When I moved to New York, one of the first tasks I set out for myself was to find a few good novels to augment the limited knowledge I had of my new metropolis. The first book I picked up happened to be Salman Rushdie’s “Fury”, set in Manhattan a financial bubble or two ago (2000). He describes a city that “boiled with money. Rents and property values had never been higher, and in the garment industry it was widely held that fashion had never been more fashionable.”

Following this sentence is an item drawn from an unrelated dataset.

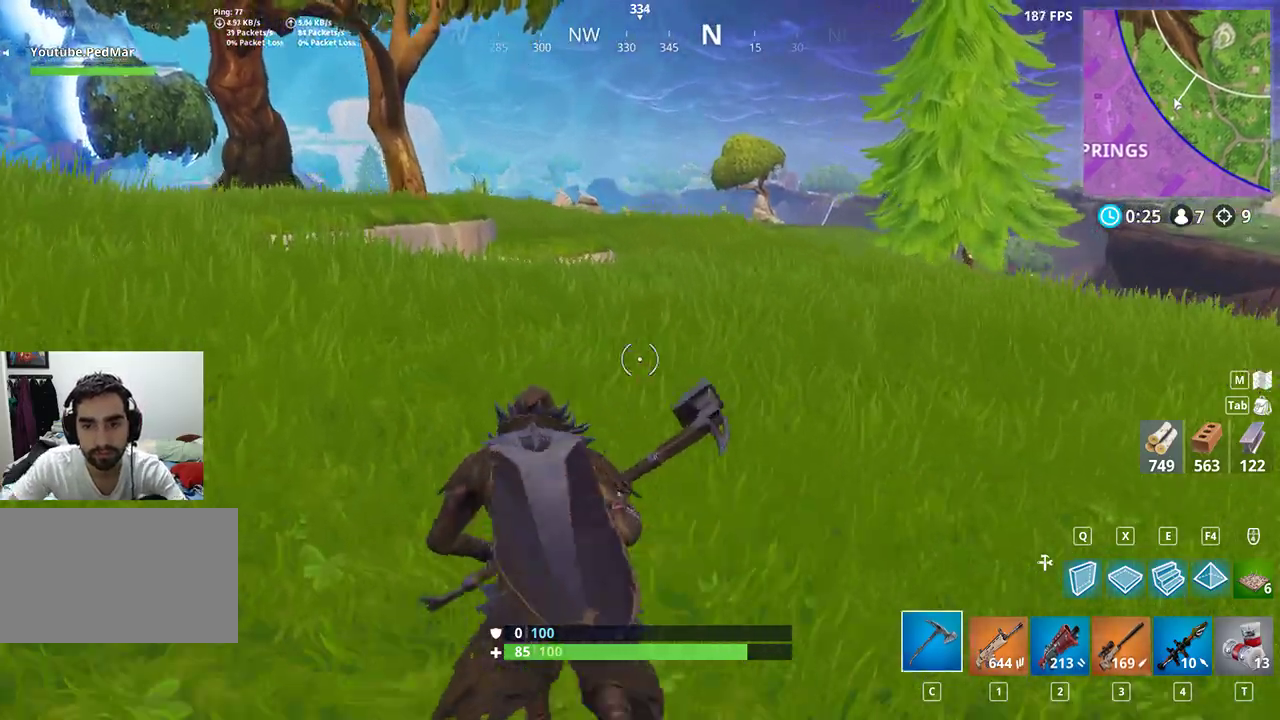
{"keys": ["a", "shift", "w"], "mouse": [], "events": [[267, "space", "down"], [400, "space", "up"]]}
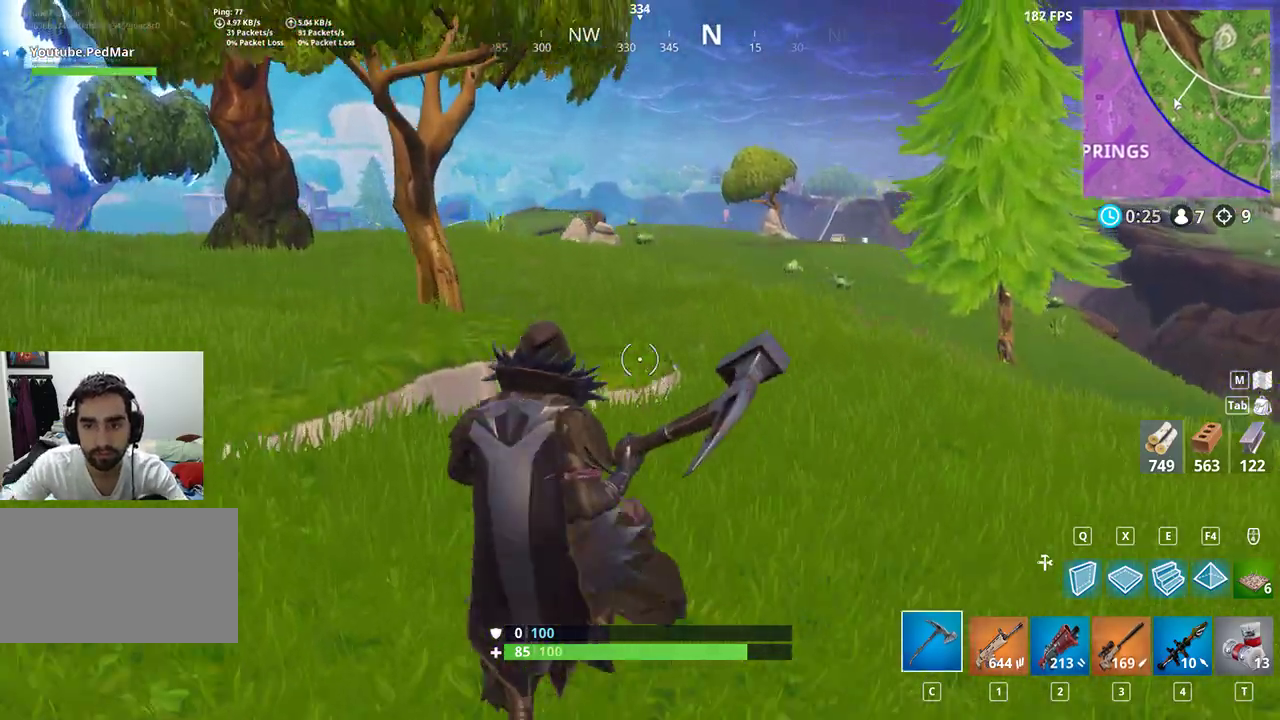
{"keys": ["a", "shift", "w"], "mouse": [], "events": []}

I was sheltered in academia when the excesses of that dotcom-inflated era went pop, but by the time I had arrived, life in New York had once again begun to imitate Rushdie’s art. In 2006, the booming real-estate market deluded city leaders into approving a municipal bond-backed boondoggle, the controversial Atlantic Yards stadium/office tower/luxury condos complex. And in 2007, punk couture became more fashionable than actual punk rock: CBGB, the legendary concert venue and birthplace of punk in America, was bought by designer John Varvatos.

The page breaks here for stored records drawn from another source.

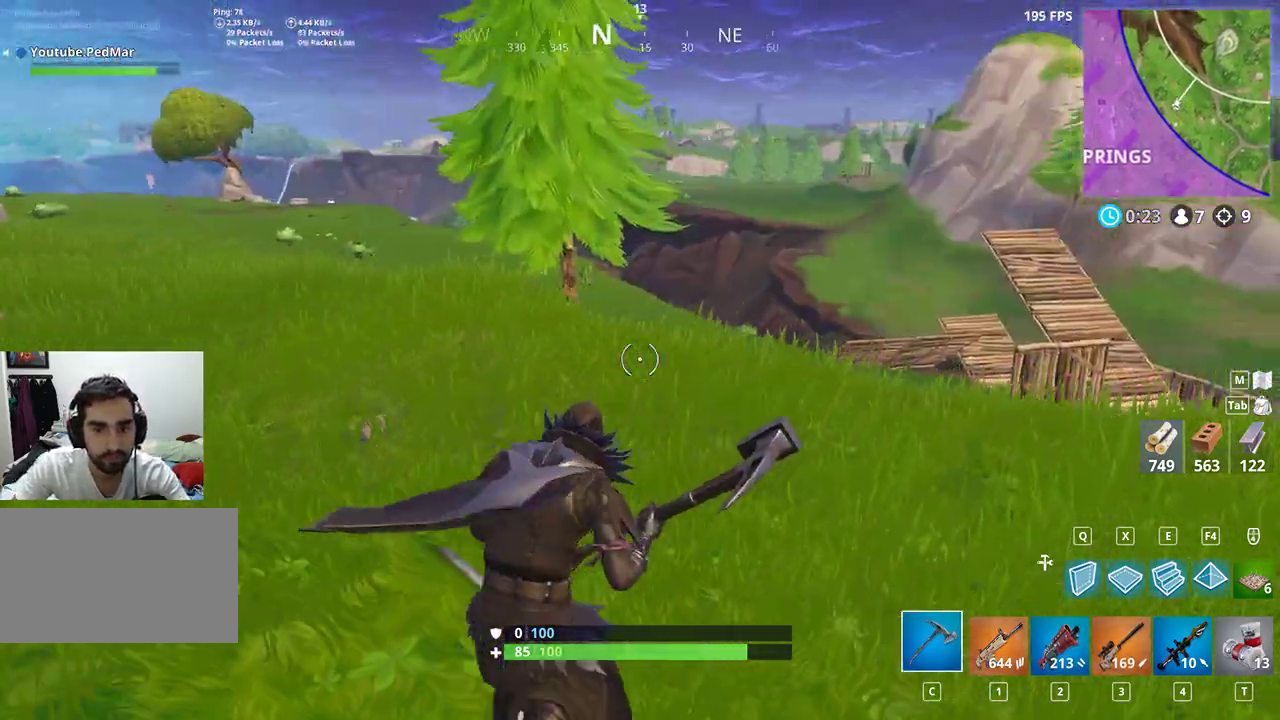
{"keys": ["shift", "w"], "mouse": [], "events": []}
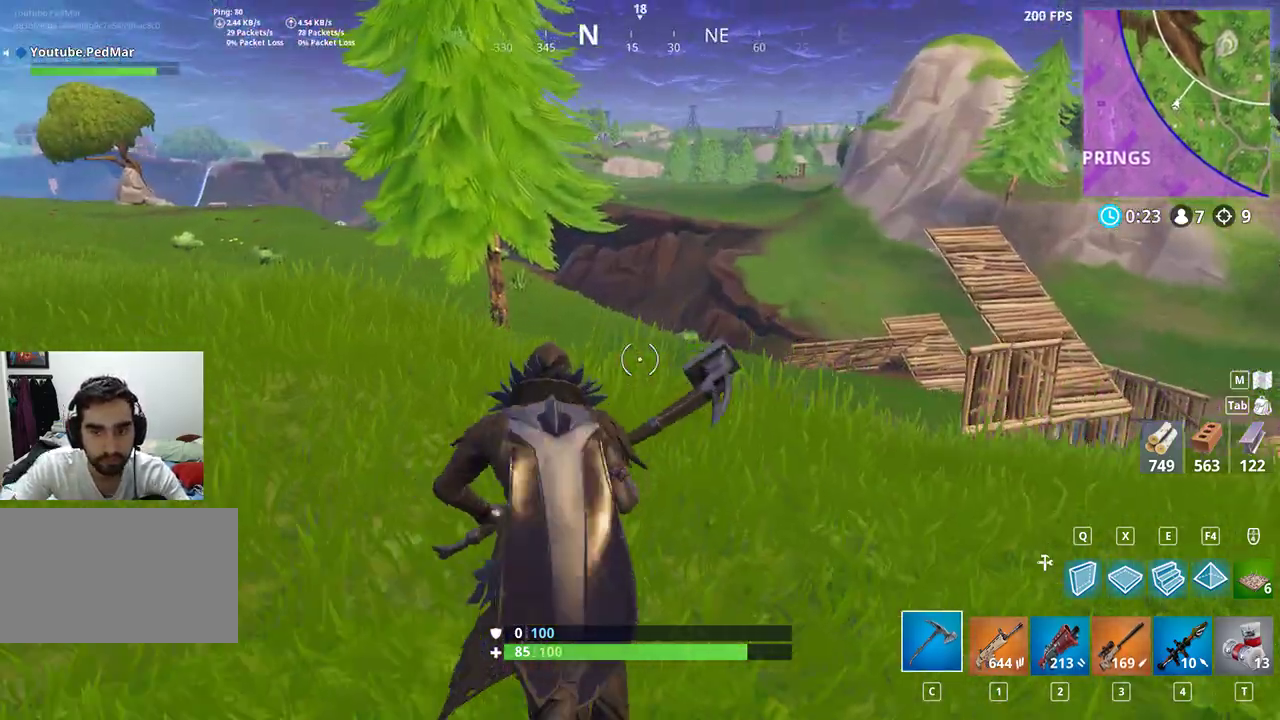
{"keys": ["a", "shift"], "mouse": [], "events": [[100, "a", "down"], [133, "space", "down"], [267, "space", "up"], [433, "w", "up"]]}
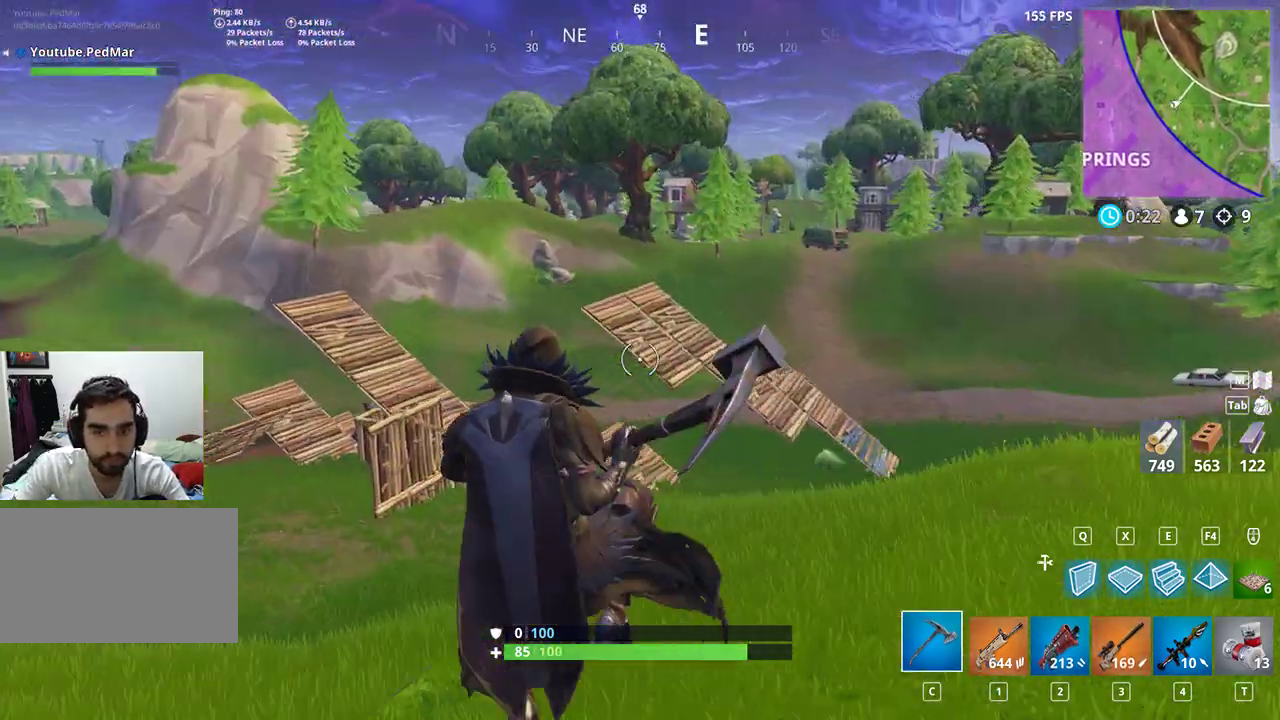
{"keys": ["a", "shift", "w"], "mouse": [], "events": [[500, "w", "down"]]}
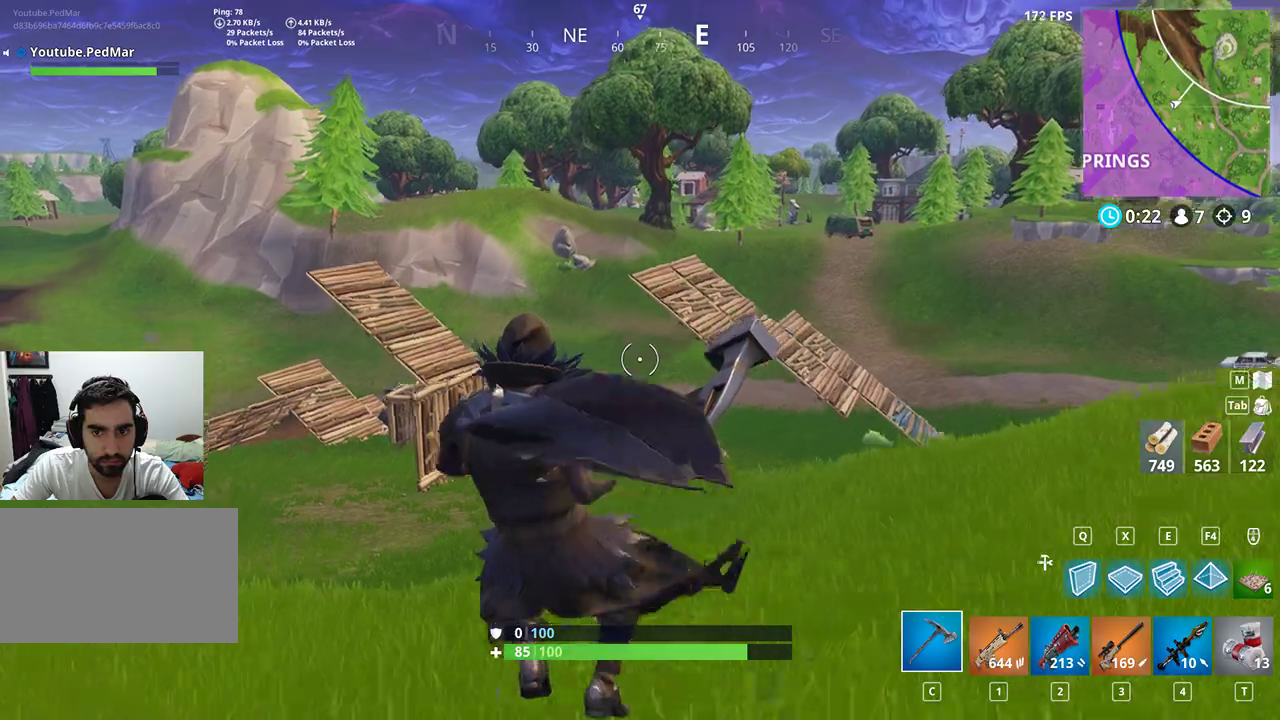
{"keys": ["a", "shift", "w"], "mouse": [], "events": []}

James Murphy, a New York native and the frontman for LCD Soundsystem, expressed his dissatisfaction with the city’s debt-driven frenzy on the band’s second album, “Sound of Sliver”. Released in spring 2007, the album concluded with a wallop: the bitterly heartfelt track “New York I Love You, But You’re Bringing Me Down“. The song expressed Murphy’s sense of alienation from the culture of fast money that had taken over:

And so the boring collect—I mean all disrespect
In the neighbourhood bars I’d once dreamt I would drink
New York, I love you but you’re freaking me out

It wasn’t until the Lehman Brothers bankruptcy that I, like many other New Yorkers, realised that “the boring” people—the overleveraged real-estate developers and fashionistas and the derivatives traders—were poisoning more than just the local bar scene.